Import Tasks
Import Tasks are processing tasks that are performed on documents by CFS, before the documents are indexed into IDOL Server. Import Tasks enable you to manipulate and enrich the documents that are created by CFS.
CFS includes Import Tasks that meet common processing requirements. For example, there are Import Tasks to filter advertisements out of HTML files, or divide document content into shorter sections.
Write documents to disk
You can use the IdxWriter
and XmlWriter
tasks to write documents to disk in IDOL IDX or XML format. This allows you to view the information that is being indexed into IDOL Server, so that you can check the information is being indexed as you expected. If necessary, you can then use other import tasks or custom Lua scripts to manipulate and enrich the information.
The CsvWriter
and JsonWriter
tasks write documents to disk in CSV or JSON format. You can also use the SqlWriter
task to write document metadata and content to disk in the form of SQL "insert" statements, so that you can insert the information from the documents into a database.
Manipulate and enrich documents
You can use import tasks to enrich documents, without needing to write custom scripts. For example, you can:
-
use the
HtmlExtraction
import task to extract the meaningful content from HTML, and discard advertisements, headers, and sidebars. -
use the
Sectioner
import task to divide document content into shorter sections. Dividing a document can result in more relevant query results, because IDOL can return a specific part of a document in response to a query. -
use the
Eduction
import task to run Eduction. - use the
MediaServerAnalysis
import task to run analysis on image, video, and audio files. You can run analysis tasks such as optical character recognition (OCR), object detection, and face recognition. You can extract speech from audio and video files, and write a transcription of the speech to the document content, which IDOL Server can use for retrieval, clustering, and other operations.
Validate and reject documents
You can use import tasks to reject documents that you do not want to index into IDOL server. For example, the BadFilesFilter
task rejects documents that do not contain valid content. When a document is rejected, it is not processed further and is not indexed into IDOL. However, you can index the document into an IDOL Server that has been configured to handle failed documents.
Run a Lua Script
The Lua task runs a Lua Script.
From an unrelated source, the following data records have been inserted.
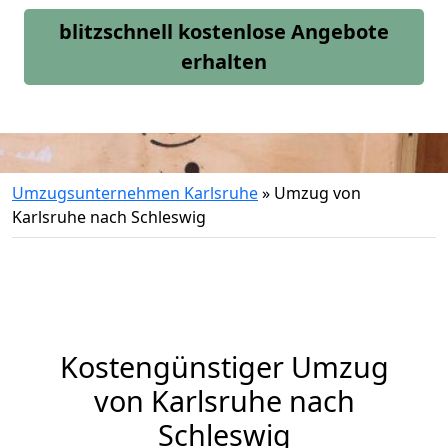
blitzschnell kostenlose Angebote
erhalten
Umzugsunternehmen Karlsruhe
»
Umzug von
Karlsruhe nach Schleswig
Kostengünstiger Umzug
von Karlsruhe nach
Schleswig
Lua is an embedded scripting language that you can use to manipulate documents and define custom processing rules. CFS includes Lua functions for manipulating documents and running other tasks. For example, you can add, modify, or remove fields and their values.
Configure Import Tasks
Import tasks are configured in the [ImportTasks]
section of the CFS configuration file.
You can run Import Tasks before or after documents are processed by KeyView. Pre import tasks run before KeyView processing. Post Import tasks run after KeyView processing.